The group generated the Brtl mouse, a non-lethal knockin model for OI, and, in recent investigations, demonstrated selective secretion of mutant collagen by Brtl cells. The cells selectively retain collagens with one mutant chain as compared to collagens with two or no mutant chains. Engorgement of the ER suggests that such retention may stress the Brtl cells. ER stress may also play a role in the phenotypic variability of Brtl mice, which have two distinct phenotypes. Pups with the lethal phenotype evidence elevated Gadd153, which promotes cellular apoptosis. Conversely, pups with a moderate skeletal phenotype evidence elevated levels of alpha B-crystallin, which is protective against apoptosis.

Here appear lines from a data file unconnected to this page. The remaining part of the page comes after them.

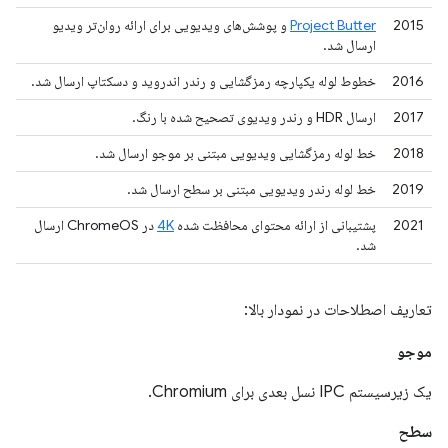
2015
Project Butter
و پوشش‌های ویدیویی برای ارائه روان‌تر ویدیو
ارسال شد.
2016
خطوط لوله یکپارچه رمزگشایی و رندر اندروید و دسکتاپ ارسال شد.
2017
ارسال HDR و رندر ویدیوی تصحیح شده با رنگ.
2018
خط لوله رمزگشایی ویدیویی مبتنی بر موجو ارسال شد.
2019
خط لوله رندر ویدیویی مبتنی بر سطح ارسال شد.
2021
پشتیبانی از ارائه محتوای محافظت شده
4K
در ChromeOS ارسال
شد.
تعاریف اصطلاحات در نمودار بالا:
موجو
یک زیرسیستم IPC نسل بعدی برای Chromium.
سطح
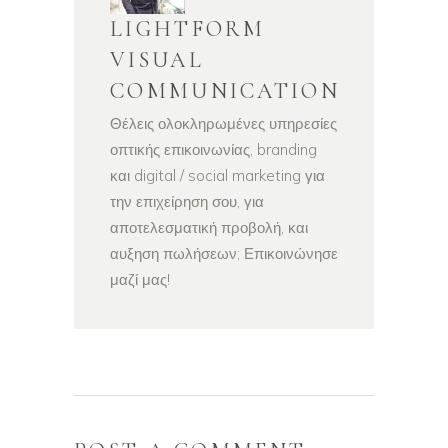
LIGHTFORM
VISUAL
COMMUNICATION
Θέλεις ολοκληρωμένες υπηρεσίες
οπτικής επικοινωνίας, branding
και digital / social marketing για
την επιχείρηση σου, για
αποτελεσματική προβολή, και
αυξηση πωλήσεων; Επικοινώνησε
μαζί μας!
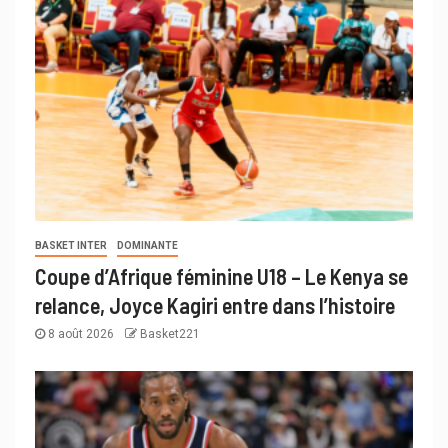
BASKET INTER
DOMINANTE
Coupe d’Afrique féminine U18 – Le Kenya se
relance, Joyce Kagiri entre dans l’histoire
8 août 2026
Basket221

The BEMB continues to lead the Consortium for Mutations in Osteogenesis Imperfecta, which comprises eight international laboratories. Genotype-phenotype analyses have identified different patterns for the alpha1 and alpha2 chains and have provided testable hypotheses. Two regions in the carboxyl half of the a1(I) chain, which contain exclusively lethal mutations, align with the Major Ligand-Binding Regions (MLBR) II and III. The Consortium database supports the Regional Model previously proposed by the BEMB for lethal mutations in the a2(I) chain, in which eight regularly spaced clusters of lethal mutations coincide with the binding sites of matrix proteoglycans to the collagen fibril.
The BEMB’s clinical investigations continue to play an important role in the treatment of OI. Previous controlled trials with bisphosphonate pamidronate have distinguished the beneficial and detrimental aspects of such compounds in Brtl mice and in children with OI. In children with types III and IV OI, treated patients experienced a significant increase in vertebral BMD z-scores and increased mid-vertebral height and vertebral area. However, the increases in BMD tapered off after one to two years of treatment. Furthermore, treated patients did not experience positive functional effects in ambulation level, lower-extremity strength, or amelioration of pain. The changes previously reported in these parameters in uncontrolled trials appear to have been placebo effects. The BEBM is currently engaged in a dose comparison trial, testing the hypothesis that a reduced cumulative dose of bisphosphonate can result in the same improvements as the higher dose but with decreased detrimental effects.